Il libro è molto ambizioso e la parte maggiore e, per me, più interessante, è quella riferita alla guerra. Entrata in guerra, fronte africano, campagna di Russia, fronte albanese, tradimento dell’ otto settembre, fronte Russo- polacco, guerra di liberazione, partigiani, tutto è descritto con molti particolari, e alla descrizione dei fatti l’autore unisce moltissime sue considerazioni personali su temi importantissimi come il fascismo, il comunismo e il nazismo, che possono essere più o meno condivisi ma che comunque sono molto interessanti, anche se non sono quelle rigorose di uno storico. Ciò che mi ha più colpito è che l’autore, uno dei non molti reduci della campagna di Russia dove era ufficiale di artiglieria, afferma che il popolo russo era favorevole all’invasione tedesca, sperando che questa ponesse fine alle persecuzioni , carestie, deportazioni, terrore, dello Stalinismo, con i suoi milioni morti. La brutalità nazista verso il popolo russo è stata però ancora peggiore e ha costretto il popolo ad unirsi all’unica bandiera che allora sventolava in Russia, che, per sua disgrazia, era quella rossa.
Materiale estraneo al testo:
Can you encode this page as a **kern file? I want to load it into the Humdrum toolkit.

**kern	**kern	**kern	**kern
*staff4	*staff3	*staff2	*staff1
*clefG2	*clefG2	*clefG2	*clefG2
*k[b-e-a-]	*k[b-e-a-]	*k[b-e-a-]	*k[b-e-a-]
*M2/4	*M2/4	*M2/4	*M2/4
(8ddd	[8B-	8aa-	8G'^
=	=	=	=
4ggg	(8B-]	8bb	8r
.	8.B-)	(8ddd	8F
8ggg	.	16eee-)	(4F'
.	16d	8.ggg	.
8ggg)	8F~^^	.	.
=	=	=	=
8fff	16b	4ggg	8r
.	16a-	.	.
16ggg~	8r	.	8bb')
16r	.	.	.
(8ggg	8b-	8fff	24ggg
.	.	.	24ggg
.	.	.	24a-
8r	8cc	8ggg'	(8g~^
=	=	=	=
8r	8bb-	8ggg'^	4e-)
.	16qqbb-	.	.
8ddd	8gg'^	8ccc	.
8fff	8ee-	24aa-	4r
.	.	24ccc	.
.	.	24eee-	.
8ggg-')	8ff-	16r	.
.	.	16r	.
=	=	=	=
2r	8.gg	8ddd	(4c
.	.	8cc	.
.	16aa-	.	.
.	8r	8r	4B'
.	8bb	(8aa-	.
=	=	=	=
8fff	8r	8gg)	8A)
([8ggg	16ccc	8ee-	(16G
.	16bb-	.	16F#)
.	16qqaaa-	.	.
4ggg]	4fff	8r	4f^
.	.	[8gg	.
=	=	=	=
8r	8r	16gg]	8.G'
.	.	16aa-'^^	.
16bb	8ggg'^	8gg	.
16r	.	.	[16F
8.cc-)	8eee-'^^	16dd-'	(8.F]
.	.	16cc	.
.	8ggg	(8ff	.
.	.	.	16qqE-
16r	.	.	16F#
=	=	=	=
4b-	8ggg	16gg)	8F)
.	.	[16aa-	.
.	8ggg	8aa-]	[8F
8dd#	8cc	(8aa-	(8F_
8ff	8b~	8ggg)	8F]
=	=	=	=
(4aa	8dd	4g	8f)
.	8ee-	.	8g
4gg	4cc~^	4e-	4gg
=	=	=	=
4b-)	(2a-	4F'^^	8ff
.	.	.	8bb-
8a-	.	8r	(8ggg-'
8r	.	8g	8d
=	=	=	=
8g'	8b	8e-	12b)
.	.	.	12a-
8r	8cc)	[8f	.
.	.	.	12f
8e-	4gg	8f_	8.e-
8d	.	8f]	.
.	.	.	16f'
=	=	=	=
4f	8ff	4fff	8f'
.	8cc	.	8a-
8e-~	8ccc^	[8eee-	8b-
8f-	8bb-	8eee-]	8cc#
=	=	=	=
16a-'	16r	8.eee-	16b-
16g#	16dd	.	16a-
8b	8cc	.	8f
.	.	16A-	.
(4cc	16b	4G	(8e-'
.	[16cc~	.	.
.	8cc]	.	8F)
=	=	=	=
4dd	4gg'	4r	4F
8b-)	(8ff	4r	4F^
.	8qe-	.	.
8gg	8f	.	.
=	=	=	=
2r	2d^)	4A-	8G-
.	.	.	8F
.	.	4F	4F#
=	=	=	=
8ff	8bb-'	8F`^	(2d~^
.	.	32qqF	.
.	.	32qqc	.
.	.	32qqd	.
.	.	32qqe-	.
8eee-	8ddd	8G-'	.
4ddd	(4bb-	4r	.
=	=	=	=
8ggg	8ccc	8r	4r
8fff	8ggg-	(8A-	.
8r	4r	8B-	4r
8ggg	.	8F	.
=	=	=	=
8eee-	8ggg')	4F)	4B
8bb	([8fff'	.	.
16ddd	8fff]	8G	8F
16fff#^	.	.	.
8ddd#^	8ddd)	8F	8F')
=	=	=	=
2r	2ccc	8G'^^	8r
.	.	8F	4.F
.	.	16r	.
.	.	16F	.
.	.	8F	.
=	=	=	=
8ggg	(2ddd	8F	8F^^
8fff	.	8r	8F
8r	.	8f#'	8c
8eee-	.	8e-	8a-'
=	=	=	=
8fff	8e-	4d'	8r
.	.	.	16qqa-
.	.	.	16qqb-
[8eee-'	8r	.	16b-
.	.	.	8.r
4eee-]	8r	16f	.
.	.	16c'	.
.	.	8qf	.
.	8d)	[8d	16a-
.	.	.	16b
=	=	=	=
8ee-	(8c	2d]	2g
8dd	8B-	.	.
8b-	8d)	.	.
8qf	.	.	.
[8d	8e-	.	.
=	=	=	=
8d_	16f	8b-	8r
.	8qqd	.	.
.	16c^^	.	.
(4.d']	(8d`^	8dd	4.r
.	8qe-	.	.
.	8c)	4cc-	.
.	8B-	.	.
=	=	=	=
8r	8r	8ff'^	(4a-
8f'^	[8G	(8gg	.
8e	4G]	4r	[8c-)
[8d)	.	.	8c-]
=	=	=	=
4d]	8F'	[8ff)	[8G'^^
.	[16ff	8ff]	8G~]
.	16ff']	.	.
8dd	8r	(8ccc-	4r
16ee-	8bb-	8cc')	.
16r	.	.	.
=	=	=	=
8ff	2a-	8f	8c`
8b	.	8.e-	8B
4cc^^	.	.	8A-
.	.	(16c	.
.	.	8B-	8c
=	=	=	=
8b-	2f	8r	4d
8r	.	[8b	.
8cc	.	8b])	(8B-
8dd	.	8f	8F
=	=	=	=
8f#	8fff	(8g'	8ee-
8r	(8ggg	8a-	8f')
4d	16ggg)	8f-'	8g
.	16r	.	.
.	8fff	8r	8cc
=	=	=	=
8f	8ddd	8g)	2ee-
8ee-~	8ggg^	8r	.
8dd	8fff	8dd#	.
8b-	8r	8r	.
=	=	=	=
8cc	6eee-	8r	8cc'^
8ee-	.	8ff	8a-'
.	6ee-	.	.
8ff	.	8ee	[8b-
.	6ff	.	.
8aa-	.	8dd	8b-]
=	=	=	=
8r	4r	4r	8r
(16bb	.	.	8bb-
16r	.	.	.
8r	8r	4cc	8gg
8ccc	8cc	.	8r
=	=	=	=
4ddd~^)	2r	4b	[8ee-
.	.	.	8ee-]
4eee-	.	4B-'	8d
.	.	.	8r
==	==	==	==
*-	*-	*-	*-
Certo l’assoluta e ferrea fede cristiana assoluta traspare in ogni pagina, ma i fatti sono fatti, e l’autore ne ha vissuti molti in prima persona. Meno interessante ho trovato la seconda parte anche perché molti avvenimenti li ho vissuti anch’io, e alla fine mi è sembrata un’apologia della chiesa tradizionale, sia nella descrizione dei fatti che nel comportamento dei protagonisti.
Certo questo libro non è “Guerra e Pace” ma è scritto abbastanza bene e tratta molti temi che restano sempre attuali. Tenuto conto della eterogeneità degli iscritti al “forum” sono convinto che potrebbe innescare discussioni molto interessanti e produttive.